HeyBarbie wrote:
unicornilove wrote:
Hi! Would anyone be able to help with this tough question from gmac mock 5?
Let X be the number of employees that joined all two committees. Let Y be the number of employees that joined three committees.
Recall the formula for number of unique elements:
(Total # in A) + (Total # in B) + (Total # in C) - (# in groups of exactly 2) - 2*(# in groups of exactly 3) + (# in neither)
Applying this formula,
40+40+40-X-2(Y)+0=110
To solve for min and max,
(1) Assume X=0, 120-0-2(Y)=110
Y=5
(2) Assume Y=0, 120-X-2(0)=110
X=10
Therefore, Min is 5, Max is 10
Posted from my mobile deviceThis is a great solution
I had gone by the options (if not approaching the unique elements) and this is how I solved it.
Firstly, we have to understand that members can be common either in all 3 groups or in 2 groups.
If they are common in all 3 groups, then naturally the number of members overall will be less. Let's check the options.
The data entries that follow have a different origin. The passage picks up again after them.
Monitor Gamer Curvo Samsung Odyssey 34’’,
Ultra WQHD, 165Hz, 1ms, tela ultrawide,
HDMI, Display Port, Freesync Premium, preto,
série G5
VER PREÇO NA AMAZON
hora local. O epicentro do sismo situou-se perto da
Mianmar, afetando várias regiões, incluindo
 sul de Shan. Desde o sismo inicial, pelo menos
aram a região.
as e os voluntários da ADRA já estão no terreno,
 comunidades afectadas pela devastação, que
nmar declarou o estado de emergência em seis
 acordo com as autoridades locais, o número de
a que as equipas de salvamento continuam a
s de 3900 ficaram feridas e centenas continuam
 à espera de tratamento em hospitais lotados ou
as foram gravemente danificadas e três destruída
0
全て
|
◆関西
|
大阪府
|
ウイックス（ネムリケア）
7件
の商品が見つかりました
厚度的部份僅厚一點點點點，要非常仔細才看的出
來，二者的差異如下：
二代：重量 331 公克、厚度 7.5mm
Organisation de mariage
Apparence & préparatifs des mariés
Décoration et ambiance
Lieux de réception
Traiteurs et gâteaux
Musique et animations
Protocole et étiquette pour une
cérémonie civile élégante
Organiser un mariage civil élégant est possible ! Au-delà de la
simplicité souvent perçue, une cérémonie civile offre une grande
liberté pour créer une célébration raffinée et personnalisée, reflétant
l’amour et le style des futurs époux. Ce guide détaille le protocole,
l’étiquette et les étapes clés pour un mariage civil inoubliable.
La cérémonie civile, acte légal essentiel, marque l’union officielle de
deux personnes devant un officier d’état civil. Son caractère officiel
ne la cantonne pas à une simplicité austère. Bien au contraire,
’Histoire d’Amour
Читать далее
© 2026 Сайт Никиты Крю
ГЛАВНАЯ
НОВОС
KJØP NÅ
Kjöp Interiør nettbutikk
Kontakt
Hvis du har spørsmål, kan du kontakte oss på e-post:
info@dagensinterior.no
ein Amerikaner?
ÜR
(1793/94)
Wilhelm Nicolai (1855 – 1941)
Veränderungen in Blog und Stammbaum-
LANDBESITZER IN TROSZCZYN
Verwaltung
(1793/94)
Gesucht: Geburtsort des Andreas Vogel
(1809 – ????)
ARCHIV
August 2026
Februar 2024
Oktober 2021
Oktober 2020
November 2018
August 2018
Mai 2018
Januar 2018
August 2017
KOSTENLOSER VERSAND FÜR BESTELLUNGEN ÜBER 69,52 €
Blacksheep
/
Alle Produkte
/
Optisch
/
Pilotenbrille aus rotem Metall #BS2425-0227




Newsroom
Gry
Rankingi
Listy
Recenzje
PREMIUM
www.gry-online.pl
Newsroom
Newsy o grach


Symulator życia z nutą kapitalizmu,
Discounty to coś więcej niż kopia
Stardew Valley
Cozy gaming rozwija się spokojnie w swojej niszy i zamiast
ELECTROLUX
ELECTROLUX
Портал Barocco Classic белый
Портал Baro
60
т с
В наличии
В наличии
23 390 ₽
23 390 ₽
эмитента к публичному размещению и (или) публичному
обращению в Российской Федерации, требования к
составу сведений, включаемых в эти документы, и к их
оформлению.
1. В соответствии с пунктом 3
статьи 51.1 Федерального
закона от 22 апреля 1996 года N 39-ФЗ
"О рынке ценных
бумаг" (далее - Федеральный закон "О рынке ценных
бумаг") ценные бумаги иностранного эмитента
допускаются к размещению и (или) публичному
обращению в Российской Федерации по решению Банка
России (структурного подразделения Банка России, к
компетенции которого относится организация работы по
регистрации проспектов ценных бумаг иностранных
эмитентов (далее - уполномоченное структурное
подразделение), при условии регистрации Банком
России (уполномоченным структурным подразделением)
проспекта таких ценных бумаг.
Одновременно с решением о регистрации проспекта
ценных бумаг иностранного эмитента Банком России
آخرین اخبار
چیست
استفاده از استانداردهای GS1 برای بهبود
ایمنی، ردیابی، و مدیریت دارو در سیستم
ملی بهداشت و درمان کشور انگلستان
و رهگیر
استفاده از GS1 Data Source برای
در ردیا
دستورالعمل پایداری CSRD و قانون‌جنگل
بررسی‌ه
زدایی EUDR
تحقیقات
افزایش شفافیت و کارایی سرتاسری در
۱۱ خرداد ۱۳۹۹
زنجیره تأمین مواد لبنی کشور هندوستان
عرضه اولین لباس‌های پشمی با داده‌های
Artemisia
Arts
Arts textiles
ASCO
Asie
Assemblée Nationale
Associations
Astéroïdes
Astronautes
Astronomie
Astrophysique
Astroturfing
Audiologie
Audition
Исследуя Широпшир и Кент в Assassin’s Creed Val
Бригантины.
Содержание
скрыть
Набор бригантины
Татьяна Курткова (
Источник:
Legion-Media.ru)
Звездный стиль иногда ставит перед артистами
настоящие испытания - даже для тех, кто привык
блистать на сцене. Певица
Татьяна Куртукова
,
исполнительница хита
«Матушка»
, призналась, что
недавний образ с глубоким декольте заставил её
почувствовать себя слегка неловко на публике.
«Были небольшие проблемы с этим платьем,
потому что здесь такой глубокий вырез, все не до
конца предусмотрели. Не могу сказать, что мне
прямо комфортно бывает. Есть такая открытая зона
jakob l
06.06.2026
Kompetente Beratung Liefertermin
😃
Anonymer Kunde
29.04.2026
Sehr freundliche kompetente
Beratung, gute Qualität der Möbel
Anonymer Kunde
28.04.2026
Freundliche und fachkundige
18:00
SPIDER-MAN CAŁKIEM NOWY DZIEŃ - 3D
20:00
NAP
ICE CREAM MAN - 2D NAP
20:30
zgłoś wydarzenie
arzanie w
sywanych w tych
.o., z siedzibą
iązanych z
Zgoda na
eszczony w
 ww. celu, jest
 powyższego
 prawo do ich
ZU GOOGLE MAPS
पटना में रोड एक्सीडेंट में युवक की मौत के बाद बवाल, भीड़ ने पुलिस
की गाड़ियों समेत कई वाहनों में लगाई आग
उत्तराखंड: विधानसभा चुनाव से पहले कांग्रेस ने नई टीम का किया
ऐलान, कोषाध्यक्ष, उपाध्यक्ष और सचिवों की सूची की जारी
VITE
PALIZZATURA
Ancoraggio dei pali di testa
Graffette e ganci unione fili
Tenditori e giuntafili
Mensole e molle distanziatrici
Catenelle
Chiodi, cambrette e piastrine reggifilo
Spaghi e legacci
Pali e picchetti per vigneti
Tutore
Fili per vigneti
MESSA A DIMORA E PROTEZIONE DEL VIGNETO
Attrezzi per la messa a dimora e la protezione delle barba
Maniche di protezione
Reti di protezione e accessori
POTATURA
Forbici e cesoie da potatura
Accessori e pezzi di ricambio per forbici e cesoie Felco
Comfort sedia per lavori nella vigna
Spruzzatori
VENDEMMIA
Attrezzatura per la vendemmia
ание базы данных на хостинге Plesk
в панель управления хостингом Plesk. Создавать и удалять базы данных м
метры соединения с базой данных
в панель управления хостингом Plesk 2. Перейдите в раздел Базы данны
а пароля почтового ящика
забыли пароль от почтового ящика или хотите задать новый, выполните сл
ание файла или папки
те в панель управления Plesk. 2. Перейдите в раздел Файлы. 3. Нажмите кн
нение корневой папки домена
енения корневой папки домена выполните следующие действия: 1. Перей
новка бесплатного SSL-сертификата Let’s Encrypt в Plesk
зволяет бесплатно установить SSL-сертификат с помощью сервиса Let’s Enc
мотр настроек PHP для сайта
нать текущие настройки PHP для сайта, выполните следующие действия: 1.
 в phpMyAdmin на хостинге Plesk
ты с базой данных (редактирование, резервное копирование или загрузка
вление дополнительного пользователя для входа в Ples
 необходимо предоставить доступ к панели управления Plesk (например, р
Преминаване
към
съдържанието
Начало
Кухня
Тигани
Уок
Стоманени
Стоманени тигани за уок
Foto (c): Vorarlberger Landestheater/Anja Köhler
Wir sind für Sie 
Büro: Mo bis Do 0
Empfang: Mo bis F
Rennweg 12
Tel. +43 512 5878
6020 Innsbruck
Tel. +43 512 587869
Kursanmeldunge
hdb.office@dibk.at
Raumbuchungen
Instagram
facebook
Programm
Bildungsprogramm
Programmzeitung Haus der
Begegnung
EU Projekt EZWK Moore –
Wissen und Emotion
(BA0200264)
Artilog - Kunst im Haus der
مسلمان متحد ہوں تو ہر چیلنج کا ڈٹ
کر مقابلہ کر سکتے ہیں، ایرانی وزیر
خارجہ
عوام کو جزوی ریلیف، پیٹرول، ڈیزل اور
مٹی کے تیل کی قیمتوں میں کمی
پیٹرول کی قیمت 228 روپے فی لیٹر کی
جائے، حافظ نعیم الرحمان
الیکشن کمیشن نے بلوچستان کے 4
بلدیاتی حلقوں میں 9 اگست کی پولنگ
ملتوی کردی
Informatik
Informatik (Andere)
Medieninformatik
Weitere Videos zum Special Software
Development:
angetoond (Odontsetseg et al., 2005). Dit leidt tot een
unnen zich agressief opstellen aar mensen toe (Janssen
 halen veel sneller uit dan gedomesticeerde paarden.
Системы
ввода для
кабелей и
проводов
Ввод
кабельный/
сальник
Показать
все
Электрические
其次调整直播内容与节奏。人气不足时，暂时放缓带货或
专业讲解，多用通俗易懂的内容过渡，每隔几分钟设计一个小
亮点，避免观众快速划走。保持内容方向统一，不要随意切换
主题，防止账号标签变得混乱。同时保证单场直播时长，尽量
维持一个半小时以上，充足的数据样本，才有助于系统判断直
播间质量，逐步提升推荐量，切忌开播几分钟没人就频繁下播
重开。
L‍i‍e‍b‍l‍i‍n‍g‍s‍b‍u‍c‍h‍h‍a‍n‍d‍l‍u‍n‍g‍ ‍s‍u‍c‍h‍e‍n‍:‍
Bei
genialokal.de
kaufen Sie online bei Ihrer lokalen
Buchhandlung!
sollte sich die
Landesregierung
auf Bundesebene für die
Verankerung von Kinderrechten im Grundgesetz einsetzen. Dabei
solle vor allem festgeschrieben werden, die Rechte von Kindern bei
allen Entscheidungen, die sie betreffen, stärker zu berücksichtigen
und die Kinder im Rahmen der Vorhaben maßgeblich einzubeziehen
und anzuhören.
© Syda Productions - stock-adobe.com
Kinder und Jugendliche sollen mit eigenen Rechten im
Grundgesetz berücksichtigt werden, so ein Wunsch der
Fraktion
If the number of common members is 3, then 3+((40-3)*3)=114.
Wrong.
If the number of common members is 5, then 5+((40-5)*3)=110.
Correct.
You can similarly calculate for other options, none will fit.
Let's now find the greatest number of overall members. Here, common members will be present in 2 groups.
If the number of common members is 3, then 3+((40-3)*2)+40=117.
Wrong.
If the number of common members is 5, then 5+((40-5)*2)+40=115.
Wrong.
If the number of common members is 10, then 10+((40-10)*2)+40=110.
Correct.